The 37th wave is as much about oil as it is about ideology. By targeting the periphery of the Strait of Hormuz and regional energy hubs, Iran is attempting to force a global economic intervention. With the Leviathan gas field temporarily shuttered and production halted in Iraqi Kurdistan, the IRGC is betting that the West’s stomach for $150-a-barrel oil is weaker than Tehran’s stomach for regime-threatening airstrikes.

The United States has responded by destroying 16 Iranian mine-laying vessels near the Strait. This is the "hyperwar" in practice: autonomous systems, MQ-9 Reapers over Tehran, and real-time electronic warfare suites operating at a cadence that traditional diplomacy cannot match.

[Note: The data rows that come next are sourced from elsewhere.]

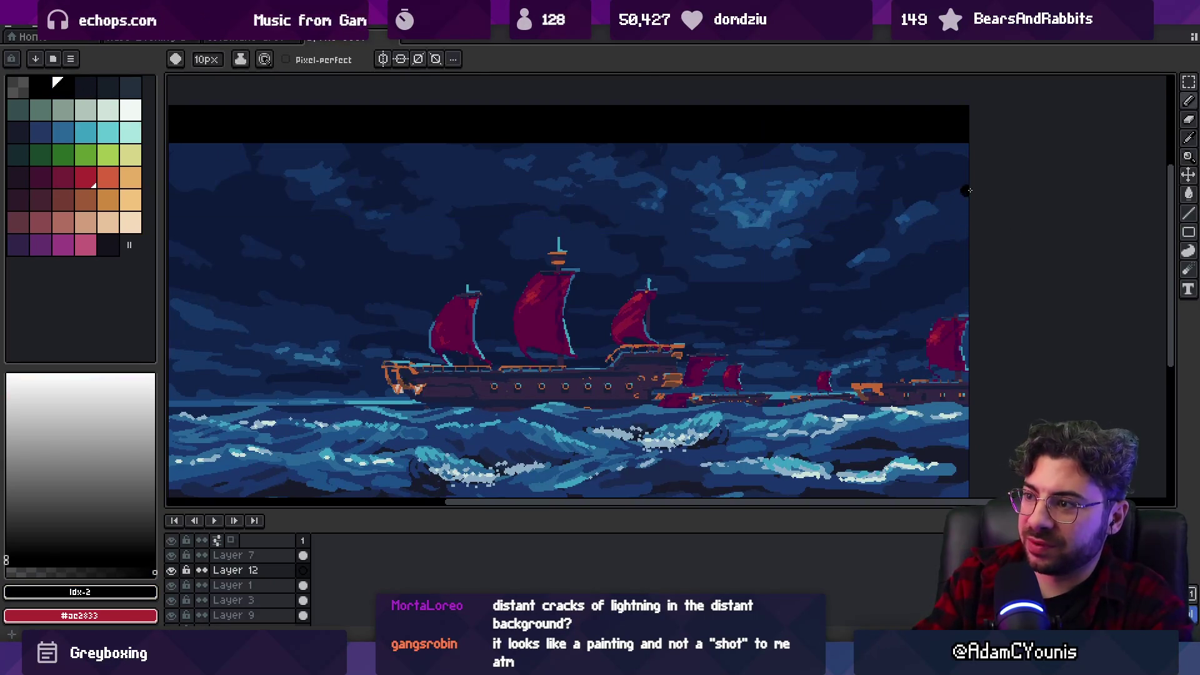
pyautogui.moveTo(723, 163)
pyautogui.mouseDown()
pyautogui.moveTo(975, 202)
pyautogui.moveTo(757, 186)
pyautogui.moveTo(969, 278)
pyautogui.moveTo(890, 254)
pyautogui.mouseUp()
# Fill the right-hand shape with black and extend the silhouette's top and left edges.
pyautogui.press('h')
pyautogui.moveTo(841, 212); pyautogui.dragTo(934, 425)
pyautogui.press('g')
pyautogui.press('ctrl+z')
pyautogui.click(911, 193)
pyautogui.keyDown('alt'); pyautogui.click(884, 204); pyautogui.keyUp('alt')
pyautogui.press('b')
pyautogui.moveTo(491, 104)
pyautogui.mouseDown()
pyautogui.moveTo(767, 172)
pyautogui.moveTo(585, 107)
pyautogui.moveTo(861, 219)
pyautogui.mouseUp()
pyautogui.moveTo(704, 123)
pyautogui.mouseDown()
pyautogui.moveTo(713, 167)
pyautogui.moveTo(485, 179)
pyautogui.moveTo(480, 161)
pyautogui.moveTo(152, 187)
pyautogui.mouseUp()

The Human and Political Cost

The internal legitimacy of the Iranian regime is at its lowest point in decades. While the IRGC focuses on the 37th wave, the Iranian police chief has begun labeling domestic protesters as "enemies." The regime is fighting two wars: one against a technologically superior external alliance and another against a population that sees the current devastation as a direct result of the government's regional overreach.

The U.S. and Israel have set no timeline for the conclusion of these strikes. The objective has shifted from "containment" to the active "degradation" of the Iranian ballistic and nuclear programs. Each IRGC "wave" serves as a justification for the next round of Operation Epic Fury, creating a cycle where the Iranian military is effectively de-arming itself one failed barrage at a time.

Would you like me to analyze the specific telemetry data of the Khorramshahr-4 to see how it compares to the intercept capabilities of the current Aegis Ashore deployments in the region?

LY

Lily Young

With a passion for uncovering the truth, Lily Young has spent years reporting on complex issues across business, technology, and global affairs.